Eliza Ozheshko was a trailblazing Polish novelist and a leading writer of the Positivist period. In the early 1900s, she was twice nominated for a Noble Prize in literature.
Background
Eliza Ozheshko, née Eliza Pawłowska, was born to a noble Pawlowski family on June 6, 1841 in Milkowszczyzna village. She was the younger daughter of the advocate Benedykt Pawlowski and his second wife Franciszka. Her father had a large library, full of works by Enlightenment writers and collection of art works. He died when Eliza was 3 years old. The family moved to Grodno. Since that time, she was brought up only by women: her mother, grandmother, older sister Klementyna and a nurse. Eliza read a lot and wrote stories.
Education
From 1852 to 1857 she studied at Warsaw classical gymnasium.
Career
In May 1857, Eliza returned to Milkowszczyzna where she met her first husband Piotr Ozheshko, a Polish nobleman twice her own age. Together with her husband’s younger brother Florian she organized a school for boys at Ludwinowa. Her marriage was unsuccessful, largely because Orzeszko not only was passionately and actively pro-independence but also sought the emancipation of the serfs.
During the January Uprising of 1863, Ozhesko became liaison person of the Traugut’s unit on the territory of the Belarusian Polesia. She helped the rebels with medicine and food, created “women’s small legion”, the participants of which backed bread, did the washing and constantly kept in touch with the rebels.
After the uprising, she settled in Grodno, where in 1879 she opened a bookshop and publishing house. In 1878 she had published Meir Ezofowicz (the name of the protagonist), a novel that presented a lurid picture of Jewish life in a small town in Belarus and preached not so much tolerance as the assimilation of the Jewish community. The Russian authorities closed down her business in 1882, placing her under police surveillance for five years.
Eliza Ozhesko was actively engaged in cultural, educational and charitable activities in Grodno. She gave lectures on literature, organized literary evenings and special Christmas meetings for orphans. She created a free reading room in her house. Many representatives of the well-known scientists and public figures frequently visited her. After the great fire in Grodno of 1885, she organized help to the fire victims. She remarried in 1894, but her second husband died two years later.

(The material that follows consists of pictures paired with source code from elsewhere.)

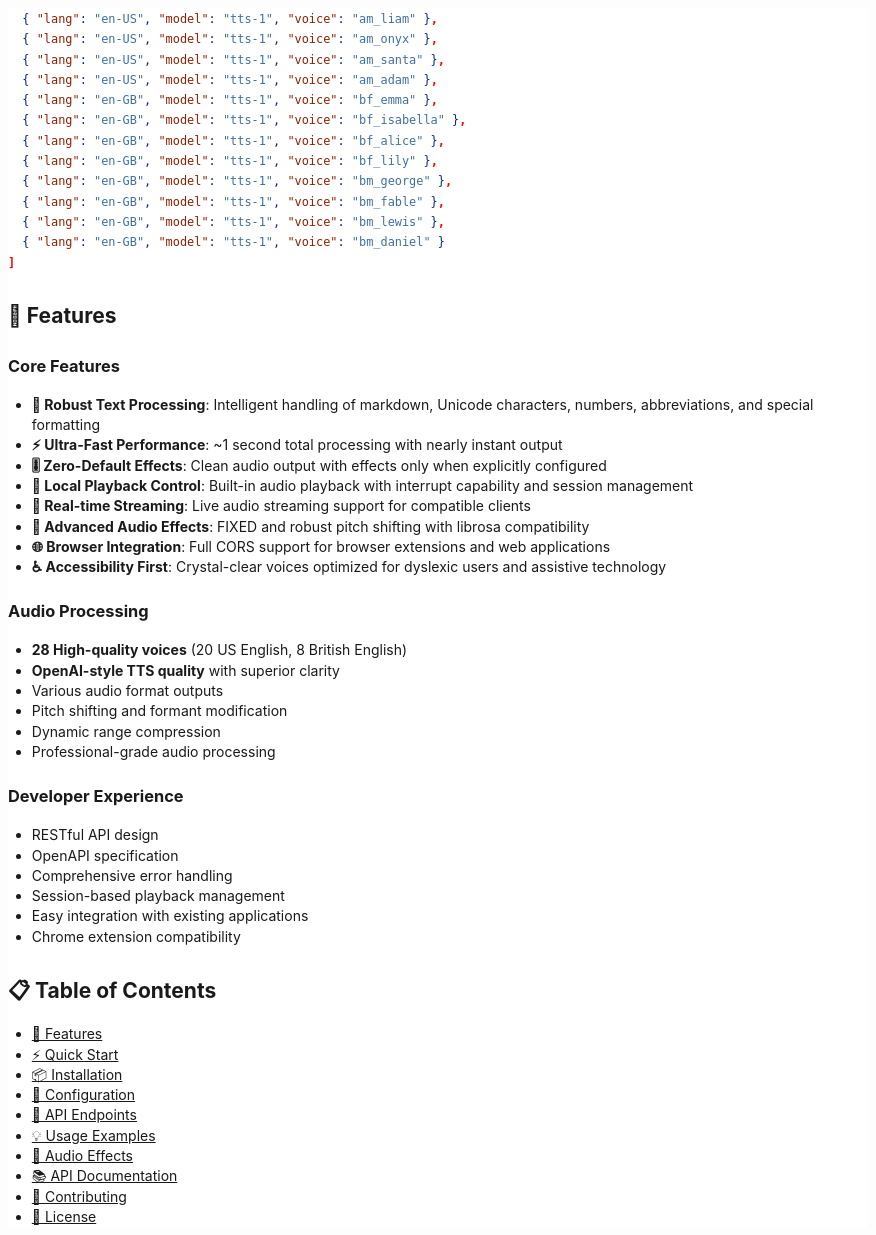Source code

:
 ```json
  { "lang": "en-US", "model": "tts-1", "voice": "am_liam" },
  { "lang": "en-US", "model": "tts-1", "voice": "am_onyx" },
  { "lang": "en-US", "model": "tts-1", "voice": "am_santa" },
  { "lang": "en-US", "model": "tts-1", "voice": "am_adam" },
  { "lang": "en-GB", "model": "tts-1", "voice": "bf_emma" },
  { "lang": "en-GB", "model": "tts-1", "voice": "bf_isabella" },
  { "lang": "en-GB", "model": "tts-1", "voice": "bf_alice" },
  { "lang": "en-GB", "model": "tts-1", "voice": "bf_lily" },
  { "lang": "en-GB", "model": "tts-1", "voice": "bm_george" },
  { "lang": "en-GB", "model": "tts-1", "voice": "bm_fable" },
  { "lang": "en-GB", "model": "tts-1", "voice": "bm_lewis" },
  { "lang": "en-GB", "model": "tts-1", "voice": "bm_daniel" }
]
```

## 🚀 Features

### Core Features
- **🔧 Robust Text Processing**: Intelligent handling of markdown, Unicode characters, numbers, abbreviations, and special formatting
- **⚡ Ultra-Fast Performance**: ~1 second total processing with nearly instant output
- **🎚️ Zero-Default Effects**: Clean audio output with effects only when explicitly configured
- **🎵 Local Playback Control**: Built-in audio playback with interrupt capability and session management
- **📡 Real-time Streaming**: Live audio streaming support for compatible clients
- **🎼 Advanced Audio Effects**: FIXED and robust pitch shifting with librosa compatibility
- **🌐 Browser Integration**: Full CORS support for browser extensions and web applications
- **♿ Accessibility First**: Crystal-clear voices optimized for dyslexic users and assistive technology

### Audio Processing
- **28 High-quality voices** (20 US English, 8 British English)
- **OpenAI-style TTS quality** with superior clarity
- Various audio format outputs
- Pitch shifting and formant modification
- Dynamic range compression
- Professional-grade audio processing

### Developer Experience
- RESTful API design
- OpenAPI specification
- Comprehensive error handling
- Session-based playback management
- Easy integration with existing applications
- Chrome extension compatibility

## 📋 Table of Contents

- [🚀 Features](#-features)
- [⚡ Quick Start](#-quick-start)
- [📦 Installation](#-installation)
- [🔧 Configuration](#-configuration)
- [📡 API Endpoints](#-api-endpoints)
- [💡 Usage Examples](#-usage-examples)
- [🎨 Audio Effects](#-audio-effects)
- [📚 API Documentation](#-api-documentation)
- [🤝 Contributing](#-contributing)
- [📄 License](#-license)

Orzeszko’s well-known peasant novels include Dziurdziowie ("The Dziurdzia Family", 1885); which presented a shocking picture of the ignorance and superstition of poor farmers, and Cham ("The Boor", 1888) the tragic story of a humble fisherman’s love for a neurotic and sophisticated city girl. Considered Orzeszko’s masterpiece, Nad Niemnen ("On the Banks of the Niemen", 1888) depicts Polish society in Lithuania. Bene nati ("Wellborn"1892) describes the impoverished gentry of small villages.
Her literary works comprise around 30 novels, 120 sketches and short stories, a few dramas and dozens of articles on literary and social issues. She was repeatedly a top contender, with Leo Tolstoy, for Nobel Prize in literature.
Supported participants of the January Uprising of 1863.
Views
Ozheshko was passionately and actively pro-independence and sought the emancipation of the serfs.
Interests
Writers
Comte, Mill, Spencer and Darwin
Connections
She married at age 17 to a landowner Piotr Ozheshko, a Polish nobleman twice her own age. He was exiled to Siberia after the January Uprising of 1863. They were divorced in 1869. She married again in 1894, after a 30-year-long loving relationship with Stanislaw Nahorski who died 2 years later.
Eliza Ozheshko encouraged Jodkowski’s activities and allowed to use her personal library. She send him to Warsaw together with the recommendation letter.